Wandern ist die beste Art, sich über etwas klar zu werden, dachte ich zynisch, als ich den ersten Schreck überwunden hatte. Anscheinend war ich schwul, ohne es je gemerkt zu haben, denn nie hatte ich für einen Mann auch nur das geringste empfunden. Oder bi, dachte ich, bestimmt war ich bi. Ach verdammt, jetzt aus lauter Ratlosigkeit in dieses blöde Schubladendenken zu verfallen, war keine Lösung. Es war so, wie es war, und damit musste ich mich abfinden.
Ich hatte eben nicht viel Erfahrung mit zwischenmenschlichen Beziehungen, war allem aus dem Weg gegangen, bis ich Lisa kennenlernte. Ich wollte nicht wieder so verletzt zu werden, wie durch meinen Vater. Und nun musste ich mir eingestehen, dass ich nicht die geringste Ahnung hatte, was genau mit mir los war. Ich war noch nie im Leben so verwirrt gewesen.
James spürte das bestimmt schon die ganze Zeit. Vielleicht war er deshalb so fröhlich, seit ich auf ihm liegend erwacht war. Hatte er das alles geplant? Wusste er, dass er mich am Haken hatte, und mich dort nach Lust und Laune verhungern lassen konnte? Eine späte, aber süße Rache, das musste ich zugeben. Auch sehr verständlich, wenn man es mal so betrachtete. Ich hatte ihn schließlich immer ganz abscheulich behandelt – wegen Robert.

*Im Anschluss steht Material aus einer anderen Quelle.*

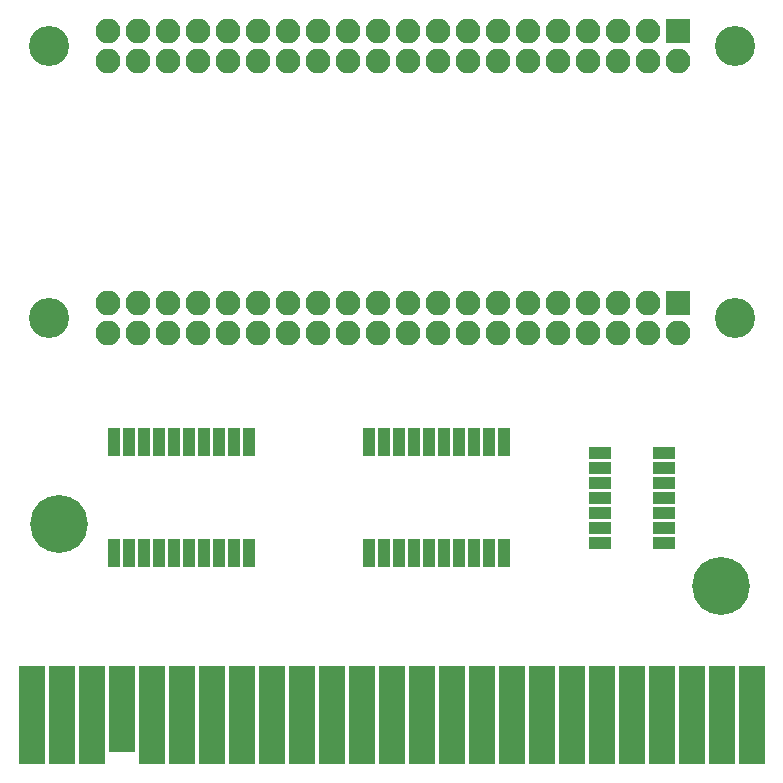
<source format=gbr>
G04 #@! TF.FileFunction,Soldermask,Top*
%FSLAX46Y46*%
G04 Gerber Fmt 4.6, Leading zero omitted, Abs format (unit mm)*
G04 Created by KiCad (PCBNEW 4.0.7) date 01/21/18 21:48:56*
%MOMM*%
%LPD*%
G01*
G04 APERTURE LIST*
%ADD10C,0.100000*%
%ADD11C,4.900000*%
%ADD12R,2.200000X8.400000*%
%ADD13R,2.200000X7.400000*%
%ADD14R,1.000000X2.350000*%
%ADD15R,1.900000X1.000000*%
%ADD16R,2.100000X2.100000*%
%ADD17O,2.100000X2.100000*%
%ADD18C,3.400000*%
G04 APERTURE END LIST*
D10*
D11*
X185333640Y-98897440D03*
D12*
X187949840Y-109827440D03*
X185409840Y-109827440D03*
X182869840Y-109827440D03*
X180329840Y-109827440D03*
X177789840Y-109827440D03*
X175249840Y-109827440D03*
X172709840Y-109827440D03*
X170169840Y-109827440D03*
X167629840Y-109827440D03*
X165089840Y-109827440D03*
X162549840Y-109827440D03*
X160009840Y-109827440D03*
X157469840Y-109827440D03*
X154929840Y-109827440D03*
X152389840Y-109827440D03*
X149849840Y-109827440D03*
X147309840Y-109827440D03*
X144769840Y-109827440D03*
X142229840Y-109827440D03*
X139689840Y-109827440D03*
X137149840Y-109827440D03*
D13*
X134604760Y-109334680D03*
D12*
X132069840Y-109827440D03*
X129529840Y-109827440D03*
X126989840Y-109827440D03*
D11*
X129334260Y-93695520D03*
D14*
X167005000Y-86740000D03*
X165735000Y-86740000D03*
X164465000Y-86740000D03*
X163195000Y-86740000D03*
X161925000Y-86740000D03*
X160655000Y-86740000D03*
X159385000Y-86740000D03*
X158115000Y-86740000D03*
X156845000Y-86740000D03*
X155575000Y-86740000D03*
X155575000Y-96140000D03*
X156845000Y-96140000D03*
X158115000Y-96140000D03*
X159385000Y-96140000D03*
X160655000Y-96140000D03*
X161925000Y-96140000D03*
X163195000Y-96140000D03*
X164465000Y-96140000D03*
X165735000Y-96140000D03*
X167005000Y-96140000D03*
X145415000Y-86740000D03*
X144145000Y-86740000D03*
X142875000Y-86740000D03*
X141605000Y-86740000D03*
X140335000Y-86740000D03*
X139065000Y-86740000D03*
X137795000Y-86740000D03*
X136525000Y-86740000D03*
X135255000Y-86740000D03*
X133985000Y-86740000D03*
X133985000Y-96140000D03*
X135255000Y-96140000D03*
X136525000Y-96140000D03*
X137795000Y-96140000D03*
X139065000Y-96140000D03*
X140335000Y-96140000D03*
X141605000Y-96140000D03*
X142875000Y-96140000D03*
X144145000Y-96140000D03*
X145415000Y-96140000D03*
D15*
X180500000Y-95250000D03*
X180500000Y-93980000D03*
X180500000Y-92710000D03*
X180500000Y-91440000D03*
X180500000Y-90170000D03*
X180500000Y-88900000D03*
X180500000Y-87630000D03*
X175100000Y-87630000D03*
X175100000Y-88900000D03*
X175100000Y-90170000D03*
X175100000Y-91440000D03*
X175100000Y-92710000D03*
X175100000Y-93980000D03*
X175100000Y-95250000D03*
D16*
X181674000Y-74930000D03*
D17*
X181674000Y-77470000D03*
X179134000Y-74930000D03*
X179134000Y-77470000D03*
X176594000Y-74930000D03*
X176594000Y-77470000D03*
X174054000Y-74930000D03*
X174054000Y-77470000D03*
X171514000Y-74930000D03*
X171514000Y-77470000D03*
X168974000Y-74930000D03*
X168974000Y-77470000D03*
X166434000Y-74930000D03*
X166434000Y-77470000D03*
X163894000Y-74930000D03*
X163894000Y-77470000D03*
X161354000Y-74930000D03*
X161354000Y-77470000D03*
X158814000Y-74930000D03*
X158814000Y-77470000D03*
X156274000Y-74930000D03*
X156274000Y-77470000D03*
X153734000Y-74930000D03*
X153734000Y-77470000D03*
X151194000Y-74930000D03*
X151194000Y-77470000D03*
X148654000Y-74930000D03*
X148654000Y-77470000D03*
X146114000Y-74930000D03*
X146114000Y-77470000D03*
X143574000Y-74930000D03*
X143574000Y-77470000D03*
X141034000Y-74930000D03*
X141034000Y-77470000D03*
X138494000Y-74930000D03*
X138494000Y-77470000D03*
X135954000Y-74930000D03*
X135954000Y-77470000D03*
X133414000Y-74930000D03*
X133414000Y-77470000D03*
D16*
X181674000Y-51943000D03*
D17*
X181674000Y-54483000D03*
X179134000Y-51943000D03*
X179134000Y-54483000D03*
X176594000Y-51943000D03*
X176594000Y-54483000D03*
X174054000Y-51943000D03*
X174054000Y-54483000D03*
X171514000Y-51943000D03*
X171514000Y-54483000D03*
X168974000Y-51943000D03*
X168974000Y-54483000D03*
X166434000Y-51943000D03*
X166434000Y-54483000D03*
X163894000Y-51943000D03*
X163894000Y-54483000D03*
X161354000Y-51943000D03*
X161354000Y-54483000D03*
X158814000Y-51943000D03*
X158814000Y-54483000D03*
X156274000Y-51943000D03*
X156274000Y-54483000D03*
X153734000Y-51943000D03*
X153734000Y-54483000D03*
X151194000Y-51943000D03*
X151194000Y-54483000D03*
X148654000Y-51943000D03*
X148654000Y-54483000D03*
X146114000Y-51943000D03*
X146114000Y-54483000D03*
X143574000Y-51943000D03*
X143574000Y-54483000D03*
X141034000Y-51943000D03*
X141034000Y-54483000D03*
X138494000Y-51943000D03*
X138494000Y-54483000D03*
X135954000Y-51943000D03*
X135954000Y-54483000D03*
X133414000Y-51943000D03*
X133414000Y-54483000D03*
D18*
X128500000Y-76213000D03*
X128500000Y-53213000D03*
X186500000Y-53213000D03*
X186500000Y-76213000D03*
X186500000Y-76213000D03*
X186500000Y-53213000D03*
X128500000Y-53213000D03*
X128500000Y-76213000D03*
M02*

</source>
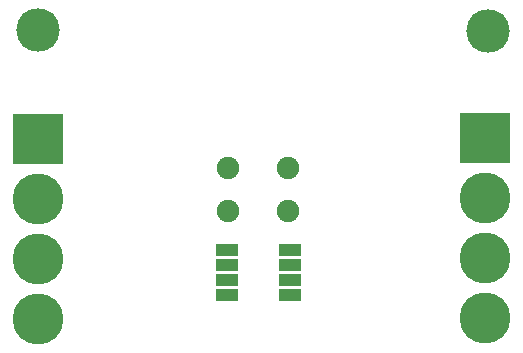
<source format=gts>
G04 (created by PCBNEW (2012-nov-02)-testing) date Wed 06 Feb 2013 11:23:47 PM EST*
%MOIN*%
G04 Gerber Fmt 3.4, Leading zero omitted, Abs format*
%FSLAX34Y34*%
G01*
G70*
G90*
G04 APERTURE LIST*
%ADD10C,2.3622e-06*%
%ADD11C,0.075*%
%ADD12C,0.145*%
%ADD13R,0.0751X0.0436*%
%ADD14C,0.17*%
%ADD15R,0.17X0.17*%
G04 APERTURE END LIST*
G54D10*
G54D11*
X83200Y-69500D03*
X81200Y-69500D03*
X83200Y-68050D03*
X81200Y-68050D03*
G54D12*
X89850Y-63500D03*
X74850Y-63450D03*
G54D13*
X83250Y-70800D03*
X81150Y-70800D03*
X83250Y-71300D03*
X83250Y-71800D03*
X83250Y-72300D03*
X81150Y-71300D03*
X81150Y-71800D03*
X81150Y-72300D03*
G54D14*
X74850Y-69100D03*
X74850Y-71100D03*
G54D15*
X74850Y-67100D03*
G54D14*
X74850Y-73100D03*
X89750Y-69050D03*
X89750Y-71050D03*
G54D15*
X89750Y-67050D03*
G54D14*
X89750Y-73050D03*
M02*

</source>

Dabei war James natürlich der Letzte, der an dieser Situation Schuld gewesen war. Das wusste ich zwar schon immer, es aber genauso lange verdrängte ich es erfolgreich. Ich machte mir voller Abscheu klar, dass ich nur jemanden brauchte, an dem ich meine Wut auslassen konnte. Was man doch für ein Bastard war, wenn man sich mal genauer betrachtete.
Trotzdem musste ich jetzt irgendwie mit dieser Situation zurecht kommen. Am besten, ich versuchte weiterhin so zu tun, als wäre nichts.